When Inspector Fletcher suddenly leaned forward and said, ‘Could we just freeze that frame?’ several people jumped.

‘Certainly,’ said the projectionist, and there was a loud click. Lucretia, reclining Cleopatra-like on a sumptuous, absurdly unmonastic chaise-longue, preparing to be seduced by the convent’s music-master, regarded the world from insolent slanting eyes, half predatory, half passionate. Her curtain of dark hair swung silkily around her face, and the actor playing the music-master knelt adoringly at her feet.

‘Oh, Grandmamma,’ murmured Lucy, ‘why couldn’t you crochet sweaters and join ladies’ luncheon clubs, or take up gardening like other people’s grandmothers?’

‘It’s a perfectly respectable scene, though,’ said Liam, his eyes still on the screen. ‘Your man’s still got one foot on the floor.’

‘The old censor’s law,’ said Lucy, amused.

‘Of course. You can’t get up to much if you’ve got to leave one foot on the floor.’

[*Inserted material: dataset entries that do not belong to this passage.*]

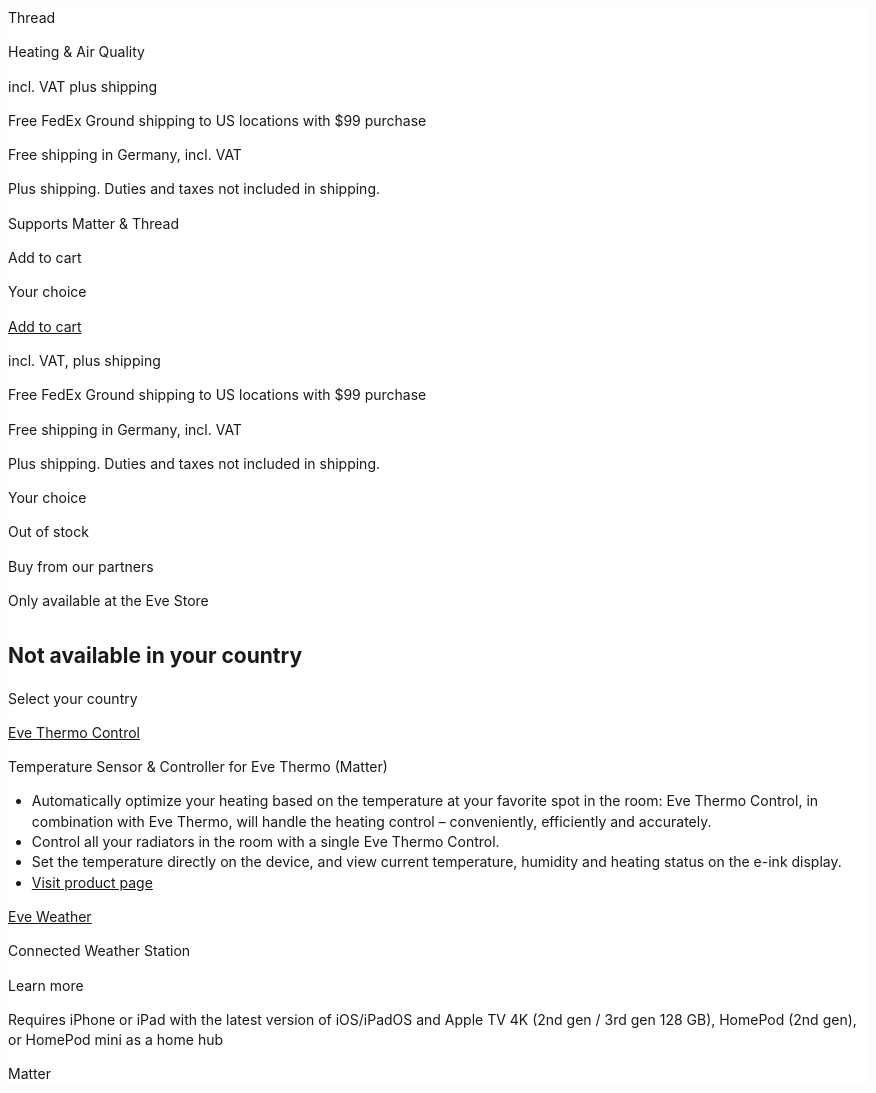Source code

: Thread

Heating & Air Quality

incl. VAT plus shipping

Free FedEx Ground shipping to US locations with $99 purchase

Free shipping in Germany, incl. VAT

Plus shipping. Duties and taxes not included in shipping.

 Supports Matter & Thread

 Add to cart

 Your choice

[ Add to cart ]()

 incl. VAT, plus shipping

 Free FedEx Ground shipping to US locations with $99 purchase

 Free shipping in Germany, incl. VAT

 Plus shipping. Duties and taxes not included in shipping.

 Your choice

 Out of stock

 Buy from our partners

 Only available at the Eve Store

Not available in your country
----------

 Select your country

[Eve Thermo Control](/en/eve-thermo-control)

 Temperature Sensor & Controller for Eve Thermo (Matter)

* Automatically optimize your heating based on the temperature at your favorite spot in the room: Eve Thermo Control, in combination with Eve Thermo, will handle the heating control – conveniently, efficiently and accurately.
* Control all your radiators in the room with a single Eve Thermo Control.
* Set the temperature directly on the device, and view current temperature, humidity and heating status on the e-ink display.
* [Visit product page](/en/eve-thermo-control)

[Eve Weather](/en/eve-weather)

 Connected Weather Station

 Learn more

Requires iPhone or iPad with the latest version of iOS/iPadOS and Apple TV 4K (2nd gen / 3rd gen 128 GB), HomePod (2nd gen), or HomePod mini as a home hub

Matter

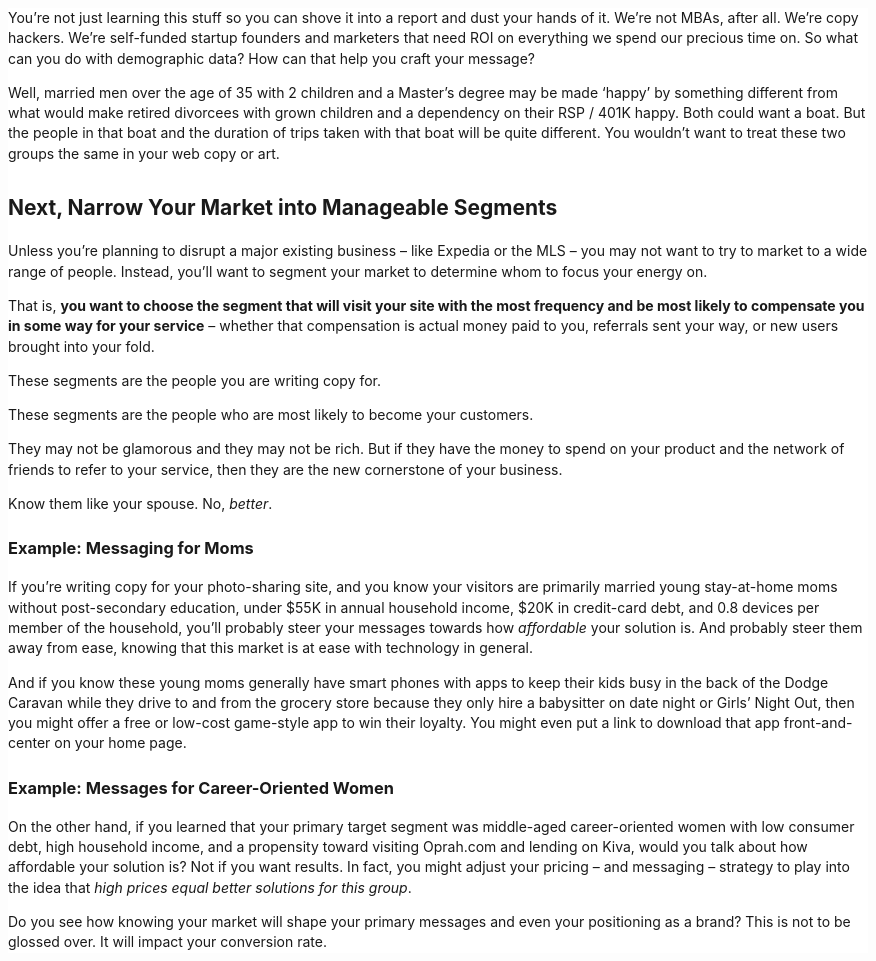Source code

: You’re not just learning this stuff so you can shove it into a report and dust your hands of it. We’re not MBAs, after all. We’re copy hackers. We’re self-funded startup founders and marketers that need ROI on everything we spend our precious time on. So what can you do with demographic data? How can that help you craft your message?

Well, married men over the age of 35 with 2 children and a Master’s degree may be made ‘happy’ by something different from what would make retired divorcees with grown children and a dependency on their RSP / 401K happy. Both could want a boat. But the people in that boat and the duration of trips taken with that boat will be quite different. You wouldn’t want to treat these two groups the same in your web copy or art.

## Next, Narrow Your Market into Manageable Segments

Unless you’re planning to disrupt a major existing business – like Expedia or the MLS – you may not want to try to market to a wide range of people. Instead, you’ll want to segment your market to determine whom to focus your energy on.

That is, **you want to choose the segment that will visit your site with the most frequency and be most likely to compensate you in some way for your service** – whether that compensation is actual money paid to you, referrals sent your way, or new users brought into your fold.

These segments are the people you are writing copy for.

These segments are the people who are most likely to become your customers.

They may not be glamorous and they may not be rich. But if they have the money to spend on your product and the network of friends to refer to your service, then they are the new cornerstone of your business.

Know them like your spouse. No, _better_.

### Example: Messaging for Moms

If you’re writing copy for your photo-sharing site, and you know your visitors are primarily married young stay-at-home moms without post-secondary education, under $55K in annual household income, $20K in credit-card debt, and 0.8 devices per member of the household, you’ll probably steer your messages towards how _affordable_ your solution is. And probably steer them away from ease, knowing that this market is at ease with technology in general.

And if you know these young moms generally have smart phones with apps to keep their kids busy in the back of the Dodge Caravan while they drive to and from the grocery store because they only hire a babysitter on date night or Girls’ Night Out, then you might offer a free or low-cost game-style app to win their loyalty. You might even put a link to download that app front-and-center on your home page.

### Example: Messages for Career-Oriented Women

On the other hand, if you learned that your primary target segment was middle-aged career-oriented women with low consumer debt, high household income, and a propensity toward visiting Oprah.com and lending on Kiva, would you talk about how affordable your solution is? Not if you want results. In fact, you might adjust your pricing – and messaging – strategy to play into the idea that _high prices equal better solutions for this group_.

Do you see how knowing your market will shape your primary messages and even your positioning as a brand? This is not to be glossed over. It will impact your conversion rate.
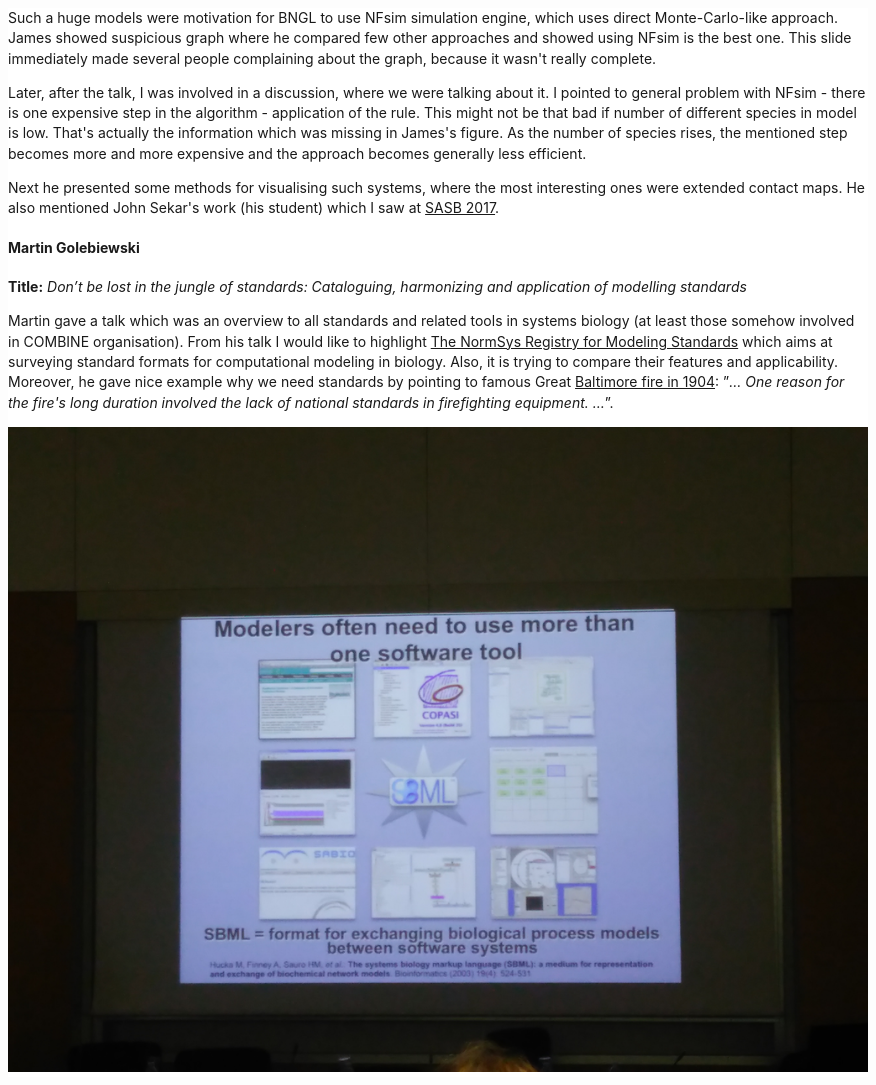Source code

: Such a huge models were motivation for BNGL to use NFsim simulation engine, which uses direct Monte-Carlo-like approach. James showed suspicious graph where he compared few other approaches and showed using NFsim is the best one. This slide immediately made several people complaining about the graph, because it wasn't really complete.

Later, after the talk, I was involved in a discussion, where we were talking about it. I pointed to general problem with NFsim - there is one expensive step in the algorithm - application of the rule. This might not be that bad if number of different species in model is low. That's actually the information which was missing in James's figure. As the number of species rises, the mentioned step becomes more and more expensive and the approach becomes generally less efficient.

Next he presented some methods for visualising such systems, where the most interesting ones were extended contact maps. He also mentioned John Sekar's work (his student) which I saw at [SASB 2017](sas-b-new-york-usa-2017.html).

#### Martin Golebiewski

**Title:** _Don’t be lost in the jungle of standards: Cataloguing, harmonizing and application of modelling standards_

Martin gave a talk which was an overview to all standards and related tools in systems biology (at least those somehow involved in COMBINE organisation). From his talk I would like to highlight [The NormSys Registry for Modeling Standards](https://normsys.h-its.org/) which aims at surveying standard formats for computational modeling in biology. Also, it is trying to compare their features and applicability. Moreover, he gave nice example why we need standards by pointing to famous Great [Baltimore fire in 1904](https://en.wikipedia.org/wiki/Great_Baltimore_Fire): ”_… One reason for the fire's long duration involved the lack of national standards in firefighting equipment. …_”.

![modelling-tools](/images/italy-2017/IMG_20171009_115024.jpg)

Edmund frowned, as if he thought this to be another remark in questionable taste, but the others grinned.

‘She was a stunning-looking lady,’ said Liam thoughtfully. ‘I didn’t realize what a knock-out she was. In fact—’

‘Yes?’

He frowned. ‘Oh, I was only thinking that the reputation’s suddenly very understandable. Wasn’t she supposed to have had a fling with von Ribbentrop shortly before the outbreak of World War II? Or is that another of the rumours?’

‘Nothing would surprise me,’ said Lucy. ‘Ribbentrop was a champagne salesman before World War II, wasn’t he? And Lucretia was never especially discriminating, and she did have a taste for champagne.’ Sorry, Grandmamma, but you did bring this kind of conversation on yourself. Fairness made her add, ‘The spying rumours were never proved, of course.’

‘I don’t know about spying, but with looks like that I wouldn’t be surprised if she took the entire Third Reich to bed on the same night,’ remarked Liam.

Edmund made a tsk sound of impatience, and the inspector glanced over her shoulder to where the projectionist was waiting. ‘Thanks, we can go on now if you would. I just wanted to check the faces.’

As the film rolled on again, Lucy saw Edmund set his coffee cup down and lean back in his chair with an air of bored resignation.

Edmund was bored and resigned in about equal measures. He had not been in the least apprehensive about this afternoon’s outlandish experiment, because he knew he had nothing to worry about; there was nothing anywhere to link him to Trixie’s death, and it was patently clear that this female, this Detective Inspector Jennie Fletcher, was simply casting around in the dark. Looking for clues within the film – which she would not find, because there were none there. He would be glad when the charade was over and he could catch his train home, although it was a pity that he would not be having that cosy alluring meal with Lucy.